Clearly, the more frequency resolution you need, the more time data you need to give it. However, at some point you will run into the problem of not being able to return results quickly enough, either because you are waiting for more input, or because it takes too long to process. Choosing the right size FFT is critical: too big and you consume lots of CPU and delay getting a response, too small and your results lack resolution.

How do we know how big our FFT should be? You can determine the accuracy of your FFT with this simple formula:

binSize = sampleRate/N ;

For example, with a bin size of 8192 (most implementations of the FFT work best with powers of 2), and a sample rate of 44100, you can expect to get results that are accurate to within about 5.38 Hz. Not great for a tuner, but, hey, that's why we are sampling at 8000 Hz, which gives us an accuracy of better than 1 Hz. Still not perfect, for, say, a 5 string bass, but you can always use a a larger N if you need to. Keep in mind that getting enough samples to get that much accuracy takes longer than a second, so our display only updates about once a second. That's yet another reason you might want to overlap your windows.
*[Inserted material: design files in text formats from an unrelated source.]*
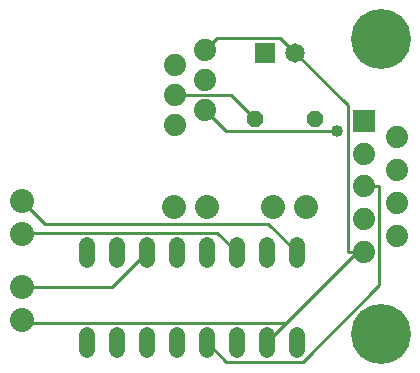
<source format=gbl>
G75*
G70*
%OFA0B0*%
%FSLAX24Y24*%
%IPPOS*%
%LPD*%
%AMOC8*
5,1,8,0,0,1.08239X$1,22.5*
%
%ADD10C,0.0520*%
%ADD11C,0.0800*%
%ADD12R,0.0740X0.0740*%
%ADD13C,0.0740*%
%ADD14C,0.2000*%
%ADD15OC8,0.0520*%
%ADD16R,0.0650X0.0650*%
%ADD17C,0.0650*%
%ADD18C,0.0100*%
%ADD19C,0.0400*%
D10*
X003300Y002848D02*
X003300Y003368D01*
X004300Y003368D02*
X004300Y002848D01*
X005300Y002848D02*
X005300Y003368D01*
X006300Y003368D02*
X006300Y002848D01*
X007300Y002848D02*
X007300Y003368D01*
X008300Y003368D02*
X008300Y002848D01*
X009300Y002848D02*
X009300Y003368D01*
X010300Y003368D02*
X010300Y002848D01*
X010300Y005848D02*
X010300Y006368D01*
X009300Y006368D02*
X009300Y005848D01*
X008300Y005848D02*
X008300Y006368D01*
X007300Y006368D02*
X007300Y005848D01*
X006300Y005848D02*
X006300Y006368D01*
X005300Y006368D02*
X005300Y005848D01*
X004300Y005848D02*
X004300Y006368D01*
X003300Y006368D02*
X003300Y005848D01*
D11*
X001150Y006708D03*
X001150Y007808D03*
X001150Y004958D03*
X001150Y003858D03*
X006200Y007608D03*
X007300Y007608D03*
X009500Y007608D03*
X010600Y007608D03*
D12*
X012541Y010489D03*
D13*
X012541Y009399D03*
X013659Y009942D03*
X013659Y008852D03*
X012541Y008308D03*
X012541Y007218D03*
X013659Y006674D03*
X012541Y006127D03*
X013659Y007765D03*
X007250Y010858D03*
X006250Y010358D03*
X006250Y011358D03*
X007250Y011858D03*
X006250Y012358D03*
X007250Y012858D03*
D14*
X013100Y013230D03*
X013100Y003387D03*
D15*
X010900Y010558D03*
X008900Y010558D03*
D16*
X009250Y012758D03*
D17*
X010250Y012758D03*
D18*
X012000Y011008D01*
X012000Y006108D01*
X012250Y006108D01*
X012541Y006127D01*
X012500Y006108D01*
X012300Y006108D01*
X009925Y003733D01*
X009900Y003758D01*
X001250Y003758D01*
X001150Y003858D01*
X001150Y004958D02*
X004150Y004958D01*
X005300Y006108D01*
X007650Y006758D02*
X001200Y006758D01*
X001150Y006708D01*
X001900Y007058D02*
X001150Y007808D01*
X001900Y007058D02*
X009350Y007058D01*
X010300Y006108D01*
X008300Y006108D02*
X007650Y006758D01*
X009925Y003733D02*
X009300Y003108D01*
X010500Y002458D02*
X013050Y005008D01*
X013050Y008308D01*
X012541Y008308D01*
X011650Y010158D02*
X007950Y010158D01*
X007250Y010858D01*
X008100Y011358D02*
X006250Y011358D01*
X007250Y012858D02*
X007650Y013258D01*
X009750Y013258D01*
X010250Y012758D01*
X008100Y011358D02*
X008900Y010558D01*
X007300Y003108D02*
X007950Y002458D01*
X010500Y002458D01*
D19*
X011650Y010158D03*
M02*

</source>
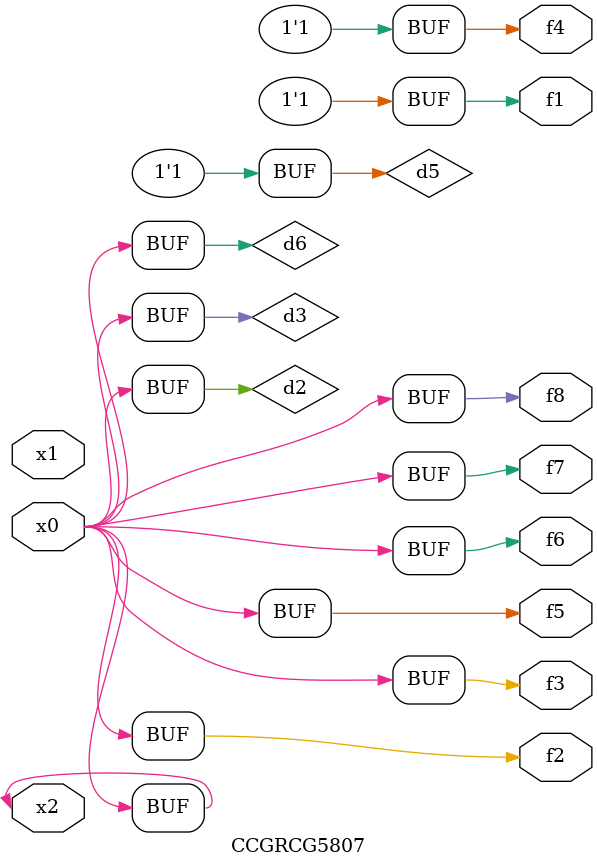
<source format=v>
module CCGRCG5807(
	input x0, x1, x2,
	output f1, f2, f3, f4, f5, f6, f7, f8
);

	wire d1, d2, d3, d4, d5, d6;

	xnor (d1, x2);
	buf (d2, x0, x2);
	and (d3, x0);
	xnor (d4, x1, x2);
	nand (d5, d1, d3);
	buf (d6, d2, d3);
	assign f1 = d5;
	assign f2 = d6;
	assign f3 = d6;
	assign f4 = d5;
	assign f5 = d6;
	assign f6 = d6;
	assign f7 = d6;
	assign f8 = d6;
endmodule

</source>
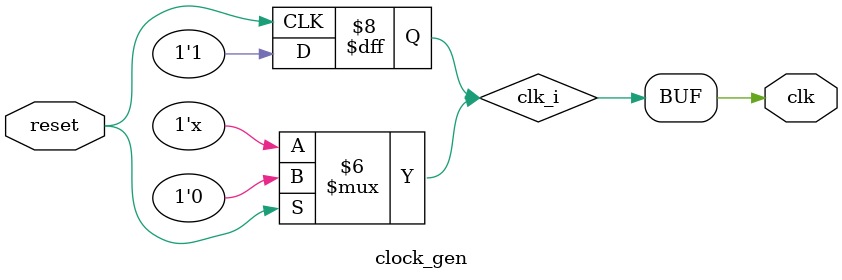
<source format=v>
`timescale 1ns / 1ps


module clock_gen ( 
   output wire clk,
   input  wire reset
);

   parameter param_clock_half_period = 50;
   parameter param_time_end_of_sim   = 25000000;
  
   reg clk_i;

   // clock generation
   initial begin
     {clk_i} <= 1'b0;
    //#(param_time_end_of_sim) $finish;
   end
   //end initial

   always @(negedge reset) begin
      $display("Initial set clock to 1 after reset");
      clk_i <= 1'b1;
   end

   always #(param_clock_half_period) begin
      if (reset) begin
         //$display("Something noted in the clock, reset still set, clk_i<=0");
         clk_i <= 1'b0;
      end else begin
        {clk_i} <= ~clk_i;
       //$display("Something noted in the clock, clk_i now %0d, clk is %0d",clk_i,clk);
      end
   end

   // outputs --
   assign {clk}=clk_i;
   //--
endmodule

</source>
The output of the FFT is an array of N complex numbers. It is possible to use both the real and imaginary part to get very accurate frequency information, but for now we'll settle for something simpler and much easier to understand: we simply look at the magnitude. To find the magnitude of each frequency component, we use the distance formula:

for( i in 0 to N/2 )
   magnitude[i] = sqrt( real[i]*real[i] + cmpx[i]*cmpx[i] );

Now that we know the magnitude of each FFT bin, finding the frequency is simply a matter of finding the bin with the maximum magnitude. The frequency will then be the bin number times the bin size, which we computed earlier. Note that we don't actually need to compute the square root to find the maximum magnitude, so our actual code skips that step.

More

We do a bit more in our code, like identify the nearest semi-tone and find the difference between the that semi-tone and the identified frequency, but for stuff like that we'll leave the code to speak for itself.